--- Données fournies ---

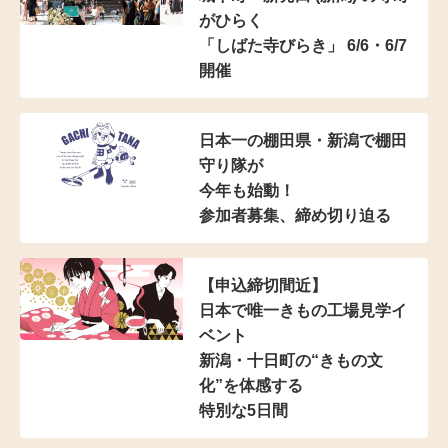
がひらく
「しばた寺びらき」 6/6・6/7
開催
日本一の棚田県・新潟で棚田
守り隊が
今年も始動！
参加者募集、締め切り迫る
【申込締切間近】
日本で唯一きもの工場見学イ
ベント
新潟・十日町の“きもの文
化”を体感する
特別な5日間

---

Recopiez sans aucune modification chaque ligne de texte des entrées ci-dessus, en omettant les images dans votre réponse.

**Exercice corrigé:**
がひらく
「しばた寺びらき」 6/6・6/7
開催
日本一の棚田県・新潟で棚田
守り隊が
今年も始動！
参加者募集、締め切り迫る
【申込締切間近】
日本で唯一きもの工場見学イ
ベント
新潟・十日町の“きもの文
化”を体感する
特別な5日間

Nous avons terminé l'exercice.